Consumer Protection in Consumer Loans (Unfair Terms)

In April 1993 the Council of Europe issued Directive 93/13/ΕEEC on unfair terms in consumer contracts between consumers and persons or entities providing goods or services as part of their business activities (providers). For the purposes of the Directive, services include consumer loans entered into between banks and consumers.

Cyprus implemented the Directive into national law in 1996 by enacting the Unfair Terms in Consumer Contracts Law, which was gradually amended to take into account the increasing need to protect consumers’ rights. The Law integrates the Directive’s principles on establishing whether a term is unfair and the effect of such a finding on the rights and obligations of the contracting parties.

The Law itself provides an indicative list of types of terms that may be considered unfair, of which the following are of particular interest with regards to consumer loan contracts:

  • Terms excluding or limiting legal rights of the consumer against the provider (i.e. a bank) in the event of non-performance of contractual obligations of the provider.
  • Terms limiting the right of a consumer to offset amounts owed by the consumer to the provider by virtue of a contractual obligation with claims of the consumer against the provider for a breach of contract.
  • Terms inferring the consumers’ acceptance of contractual terms, of which the consumer had no actual knowledge prior to entering the contract.
  • Terms by which the provider has the right to unilaterally modify the contract without a valid justification.
  • Terms by which the provider has the sole right to interpret a contract term.
  • Terms by which the consumer is obligated to perform contractual obligations, despite non-performance by the provider.
  • Terms by which a banking institution may demand the loan amount to be immediately paid in full without specific conditions in the contract, and/or conditions specified by any Law.
  • Terms by which a disproportionate penalty is imposed on a consumer who is in default (a penalty clause).
  • Terms by which a banking institution may charge the loan with amount other than interests or costs deemed necessary for the operation of the loan account and by which terms the amount is added to the installment amount.
  • Terms by which yearly interest is calculated on a basis other than a 365 day year.

Courts dealing with a claim that a term is unfair, must first establish whether the contract is one of a consumer nature.
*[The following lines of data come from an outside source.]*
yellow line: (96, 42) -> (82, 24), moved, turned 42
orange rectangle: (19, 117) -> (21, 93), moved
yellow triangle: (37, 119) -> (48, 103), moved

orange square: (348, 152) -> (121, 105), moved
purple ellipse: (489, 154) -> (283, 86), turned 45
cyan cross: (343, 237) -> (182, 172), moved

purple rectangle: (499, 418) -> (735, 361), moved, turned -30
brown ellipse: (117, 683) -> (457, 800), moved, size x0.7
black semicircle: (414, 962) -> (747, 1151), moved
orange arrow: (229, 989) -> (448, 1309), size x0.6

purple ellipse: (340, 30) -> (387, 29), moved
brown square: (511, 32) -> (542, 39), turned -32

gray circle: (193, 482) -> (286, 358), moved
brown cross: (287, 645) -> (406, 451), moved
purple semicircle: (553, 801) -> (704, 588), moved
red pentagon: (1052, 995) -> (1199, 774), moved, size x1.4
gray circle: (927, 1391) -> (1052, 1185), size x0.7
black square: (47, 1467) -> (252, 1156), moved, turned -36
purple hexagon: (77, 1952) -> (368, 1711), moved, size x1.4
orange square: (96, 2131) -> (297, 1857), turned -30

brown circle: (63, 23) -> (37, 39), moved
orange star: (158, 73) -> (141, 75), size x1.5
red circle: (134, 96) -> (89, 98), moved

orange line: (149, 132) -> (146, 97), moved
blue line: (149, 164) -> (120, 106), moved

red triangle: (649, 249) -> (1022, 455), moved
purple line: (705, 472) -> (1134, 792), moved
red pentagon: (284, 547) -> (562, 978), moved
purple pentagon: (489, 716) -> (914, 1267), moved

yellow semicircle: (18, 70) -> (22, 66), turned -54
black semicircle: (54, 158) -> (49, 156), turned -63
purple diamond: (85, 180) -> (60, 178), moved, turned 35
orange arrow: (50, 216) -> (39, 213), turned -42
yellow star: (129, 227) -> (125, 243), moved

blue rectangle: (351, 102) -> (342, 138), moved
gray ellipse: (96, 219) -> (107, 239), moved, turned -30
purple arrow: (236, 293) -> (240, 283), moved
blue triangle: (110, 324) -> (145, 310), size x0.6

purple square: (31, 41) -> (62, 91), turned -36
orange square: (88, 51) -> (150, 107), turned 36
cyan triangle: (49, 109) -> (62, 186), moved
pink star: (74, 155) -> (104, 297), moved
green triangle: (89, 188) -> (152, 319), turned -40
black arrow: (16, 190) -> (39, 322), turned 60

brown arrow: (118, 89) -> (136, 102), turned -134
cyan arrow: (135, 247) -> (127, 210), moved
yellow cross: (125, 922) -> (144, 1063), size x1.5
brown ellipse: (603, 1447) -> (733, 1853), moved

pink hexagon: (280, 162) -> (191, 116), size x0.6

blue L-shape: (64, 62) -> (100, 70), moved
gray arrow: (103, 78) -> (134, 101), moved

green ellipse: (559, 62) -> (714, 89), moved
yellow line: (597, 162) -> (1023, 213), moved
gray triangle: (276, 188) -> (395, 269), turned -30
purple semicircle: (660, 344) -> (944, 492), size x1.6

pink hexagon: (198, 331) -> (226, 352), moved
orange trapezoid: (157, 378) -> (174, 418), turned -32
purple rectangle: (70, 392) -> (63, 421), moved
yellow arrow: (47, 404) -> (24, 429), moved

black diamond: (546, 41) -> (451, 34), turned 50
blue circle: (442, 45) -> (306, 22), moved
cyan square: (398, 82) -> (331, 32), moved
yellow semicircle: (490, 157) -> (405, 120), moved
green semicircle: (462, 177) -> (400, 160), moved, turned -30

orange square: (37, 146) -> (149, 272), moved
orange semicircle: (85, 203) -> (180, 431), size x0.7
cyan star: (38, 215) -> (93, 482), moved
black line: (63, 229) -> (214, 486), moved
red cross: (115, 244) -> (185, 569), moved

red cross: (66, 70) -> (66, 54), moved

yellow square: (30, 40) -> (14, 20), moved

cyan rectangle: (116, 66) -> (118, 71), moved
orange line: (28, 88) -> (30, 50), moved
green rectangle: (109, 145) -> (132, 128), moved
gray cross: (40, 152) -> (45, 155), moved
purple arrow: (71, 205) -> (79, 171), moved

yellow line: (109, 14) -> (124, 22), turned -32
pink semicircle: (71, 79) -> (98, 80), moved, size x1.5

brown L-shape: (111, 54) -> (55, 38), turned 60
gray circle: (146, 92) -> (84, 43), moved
Specifically, whether the contracting parties are within the definitions of consumer and provider respectively.  For the purposes of the Unfair Terms in Consumer Contracts Law, a consumer is a natural entity, who is acting for purposes not related to his or her business. Therefore, the law’s provisions do not protect legal entities when entering a contract with a provider. On the other hand, for the purposes of this law, a provider is a natural or legal entity who supplies goods or services and enters an agreement for purposes related to his or her business.

The Court must then examine if the term in question was the result of individual negotiation, meaning if the term had already been drafted by the provider and the consumer was not in a position to affect the content of the term. The burden of proof lies on the provider to show that the term was the result of individual negotiation. The use of the same or a similar term in various contracts of the same provider with different consumers, or in contracts made over the course of time, is an indication that the term was not the result of individual negotiation. The same can be said for characteristics of contract documents that indicate a specific contract template.

According to Article 5 of the Law, a term is deemed unfair if despite the requirement to act in good faith, the term creates significant imbalance on the rights and obligations of the parties which is favourable to the interests of the provider. In order to determine if a requirement to act in good faith exists, the Court must take into account the bargaining power of the contracting parties, whether the consumer was urged to agree to the term in question, whether the goods or services where provided by request of the consumer and the degree to which the provider treated the consumer in fairness.

The Court must take into account all circumstances under which the contract was entered into, including information given to the consumer by the provider prior to the consumer loan, and how transparent the terms are by virtue of their wording.

According to Article 9 of the Law, the Director of the Consumer Protection Service (a department within the Ministry of Energy Commerce Industry and Tourism), has a duty to assess whether a consumer contract term is unfair either on his own or following a complaint by a consumer.

The decision of the Director on the matter is not binding on a Court dealing with the same term but such a decision Director may provide useful tools to those who wish to claim that the term is unfair and may aid the Court in establishing whether the term is unfair. The role of the Director is to provide protection to the greater consumer public and the court procedure is the only setting to obtain a legally binding decision with regards to the rights and obligations of a specific consumer against the provider.

If a term is deemed by the Court as unfair based on the above criteria, the term in question will not be binding on the consumer but the rest of the contract terms remain binding on the contracting parties unless the contract may not carry on without the term.

This article is given for information purposes only and it does not constitute legal advice.